While we are able to heal the injuries of the body with the help of a physician, whom should we consult for the rectification of mind’s injuries and identify its behaviours. Also, is it mandatory to be in a family life to attain ultimate calmness or can this be achieved by a single? -- Arun Kumar V

It is indeed correct that the Mind is similar to the Body and prone to injury. However, if I understand your question, it is about whether the Mind’s habitual reactions or tendencies can be seen as an injury caused. Yes, it can be seen that way and in practical life counselling is seen as a way to help ‘cure’ (set right) the tendencies. When these tendencies are excessive or seen as abnormal, doctors who specialize in mental disorders are consulted.

Here again in my limited understanding meditation helps a lot and in fact is recommended as the best cure except in those cases where the ‘injury’ is too deep and meditation itself is not possible.

The answer to the second part is very simple. In normal life, family and the institution of marriage is essential and may be even a requirement to lead a contented life. However, the ‘Calmness’ or ‘Inner Pursuit’ is neither dependent on one’s marital status nor is being married an impediment to reach that stage. The time will come when nothing else matters and till then it is better to follow what is the norm. Each person will be led by his ‘Swabhava’, i.e. his stored up tendencies. One has to learn to accept what is till one raises above all of these. .

MATERIAL SHOWN
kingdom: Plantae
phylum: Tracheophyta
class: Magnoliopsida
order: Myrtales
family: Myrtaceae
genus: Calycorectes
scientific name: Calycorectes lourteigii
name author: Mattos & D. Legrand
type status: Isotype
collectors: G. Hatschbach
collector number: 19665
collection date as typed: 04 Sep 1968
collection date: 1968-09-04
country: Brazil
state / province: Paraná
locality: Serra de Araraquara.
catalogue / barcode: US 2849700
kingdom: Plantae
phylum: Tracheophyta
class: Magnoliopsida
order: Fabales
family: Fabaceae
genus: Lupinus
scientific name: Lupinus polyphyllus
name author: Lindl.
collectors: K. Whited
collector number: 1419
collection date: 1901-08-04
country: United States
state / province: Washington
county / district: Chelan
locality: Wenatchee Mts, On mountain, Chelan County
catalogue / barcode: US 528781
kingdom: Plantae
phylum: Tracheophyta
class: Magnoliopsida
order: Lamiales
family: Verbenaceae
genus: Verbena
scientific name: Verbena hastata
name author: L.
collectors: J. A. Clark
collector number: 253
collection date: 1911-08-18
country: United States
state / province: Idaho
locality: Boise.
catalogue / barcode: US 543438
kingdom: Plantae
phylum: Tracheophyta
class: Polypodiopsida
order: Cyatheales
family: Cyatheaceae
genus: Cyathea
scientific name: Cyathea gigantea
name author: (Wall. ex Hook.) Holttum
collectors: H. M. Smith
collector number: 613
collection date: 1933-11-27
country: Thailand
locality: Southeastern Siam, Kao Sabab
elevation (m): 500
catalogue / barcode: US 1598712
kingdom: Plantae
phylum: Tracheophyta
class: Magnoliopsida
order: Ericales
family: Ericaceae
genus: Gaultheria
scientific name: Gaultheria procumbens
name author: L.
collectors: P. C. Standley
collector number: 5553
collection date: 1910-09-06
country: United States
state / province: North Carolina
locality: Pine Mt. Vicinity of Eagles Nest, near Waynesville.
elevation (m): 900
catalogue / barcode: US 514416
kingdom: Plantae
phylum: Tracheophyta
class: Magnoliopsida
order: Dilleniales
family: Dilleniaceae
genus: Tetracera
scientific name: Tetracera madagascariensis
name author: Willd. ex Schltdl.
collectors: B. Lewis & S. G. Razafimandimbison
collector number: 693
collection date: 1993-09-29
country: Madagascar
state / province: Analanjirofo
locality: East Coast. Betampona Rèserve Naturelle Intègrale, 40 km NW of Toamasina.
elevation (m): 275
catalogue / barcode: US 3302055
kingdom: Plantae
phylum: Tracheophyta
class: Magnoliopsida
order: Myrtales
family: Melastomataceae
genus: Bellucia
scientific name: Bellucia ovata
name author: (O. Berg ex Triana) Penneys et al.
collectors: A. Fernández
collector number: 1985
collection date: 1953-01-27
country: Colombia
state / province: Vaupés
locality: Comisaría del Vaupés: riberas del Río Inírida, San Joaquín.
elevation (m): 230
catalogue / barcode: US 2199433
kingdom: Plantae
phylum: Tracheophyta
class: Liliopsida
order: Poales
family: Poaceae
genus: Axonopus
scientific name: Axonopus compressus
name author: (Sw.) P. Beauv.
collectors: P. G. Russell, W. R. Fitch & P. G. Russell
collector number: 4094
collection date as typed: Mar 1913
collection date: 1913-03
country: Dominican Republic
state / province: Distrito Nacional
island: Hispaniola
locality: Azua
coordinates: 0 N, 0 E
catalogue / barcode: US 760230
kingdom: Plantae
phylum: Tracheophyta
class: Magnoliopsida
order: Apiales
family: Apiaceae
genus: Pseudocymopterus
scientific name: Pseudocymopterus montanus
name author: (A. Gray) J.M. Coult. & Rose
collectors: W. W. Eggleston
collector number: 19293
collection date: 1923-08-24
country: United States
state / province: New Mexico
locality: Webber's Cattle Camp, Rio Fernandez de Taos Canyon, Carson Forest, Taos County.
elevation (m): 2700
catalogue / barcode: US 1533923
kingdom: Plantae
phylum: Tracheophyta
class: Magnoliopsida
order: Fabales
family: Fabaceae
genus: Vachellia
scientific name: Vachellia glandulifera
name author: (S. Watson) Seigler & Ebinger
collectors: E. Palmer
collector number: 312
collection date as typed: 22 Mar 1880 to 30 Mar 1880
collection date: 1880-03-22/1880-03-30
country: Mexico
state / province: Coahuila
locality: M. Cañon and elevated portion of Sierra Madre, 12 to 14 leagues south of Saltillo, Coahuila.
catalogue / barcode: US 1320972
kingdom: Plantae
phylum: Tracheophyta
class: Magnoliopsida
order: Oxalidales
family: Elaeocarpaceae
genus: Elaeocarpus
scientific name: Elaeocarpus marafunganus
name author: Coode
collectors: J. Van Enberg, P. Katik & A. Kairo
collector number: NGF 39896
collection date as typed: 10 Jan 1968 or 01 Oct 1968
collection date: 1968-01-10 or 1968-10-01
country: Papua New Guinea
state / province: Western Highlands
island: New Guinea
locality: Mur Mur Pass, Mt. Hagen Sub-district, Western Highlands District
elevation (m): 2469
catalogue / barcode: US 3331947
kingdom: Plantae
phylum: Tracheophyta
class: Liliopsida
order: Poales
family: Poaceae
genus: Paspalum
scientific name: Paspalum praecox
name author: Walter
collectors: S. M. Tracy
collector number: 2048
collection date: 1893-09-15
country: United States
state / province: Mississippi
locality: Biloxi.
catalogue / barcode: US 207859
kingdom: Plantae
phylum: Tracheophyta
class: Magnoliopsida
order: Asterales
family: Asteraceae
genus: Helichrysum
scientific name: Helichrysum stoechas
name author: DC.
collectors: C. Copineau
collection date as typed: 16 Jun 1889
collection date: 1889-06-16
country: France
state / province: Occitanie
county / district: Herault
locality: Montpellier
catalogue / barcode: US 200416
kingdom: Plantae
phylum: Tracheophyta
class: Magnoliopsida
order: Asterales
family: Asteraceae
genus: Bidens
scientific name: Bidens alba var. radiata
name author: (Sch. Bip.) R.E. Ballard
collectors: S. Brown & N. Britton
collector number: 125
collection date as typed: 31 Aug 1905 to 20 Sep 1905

COMPLETE THE FOLLOWING
a: Does each statement agree with the piece on the mind's injuries, yes or no, with the deciding words quoted? (i) Meditation is called the best cure in every case. (ii) Being married stands in the way of reaching inner calmness. (iii) Doctors who specialize in mental disorders are consulted when tendencies are excessive or seen as abnormal.
b: Can you resume the piece on the mind's injuries after its last sentence?
This data comes from a separate source.

SOLVED PROBLEMS
a:
(i) No: "except in those cases where the ‘injury’ is too deep and meditation itself is not possible."
(ii) No: "nor is being married an impediment to reach that stage."
(iii) Yes: "When these tendencies are excessive or seen as abnormal, doctors who specialize in mental disorders are consulted."

b:
Can our 'stock of karma' be debited by experiencing through the dream? For example, If I am slapped in the dream, will it be debited from my real-life-karma-list? If this is so, I should be happy about 'bad dreams' because the karma is already debited? -- Murugan

I don’t know the answer, but normally the Karma is not physical, i.e. being slapped is not the issue, it is what you feel when slapped or when you anticipate being slapped which matters. When Karma relates to the Mind then in a dream one can experience the fear or joy or any other emotion as much as one can and does in real life. The intensity one feels in a dream may be as much as one does in the waking state (for ex:- one wakes up sweating with fear). Therefore, one can argue that dreams do cause reactions to be felt and therefore one can link it to real life. I have heard persons more learned than me say this to be true and logically it seems correct. One can say it is a better Karma that one undergoes an experience in a dream rather than in real life. However, one should not forget that the same may apply to good dreams also (!) and therefore it is better to move above Karma.

“Seen objects are sweet but those unseen are sweeter still”. Can we link this statement with Observation and Imagination - could you throw some light on this? -- A. S. Iyer

I am not very clear how you link the statement with the article as I don’t know the context of the statement. But in a spiritual context, it is perfectly correct that which cannot be seen, heard or understood but only experienced as Joy, is the sweetest experience one can have.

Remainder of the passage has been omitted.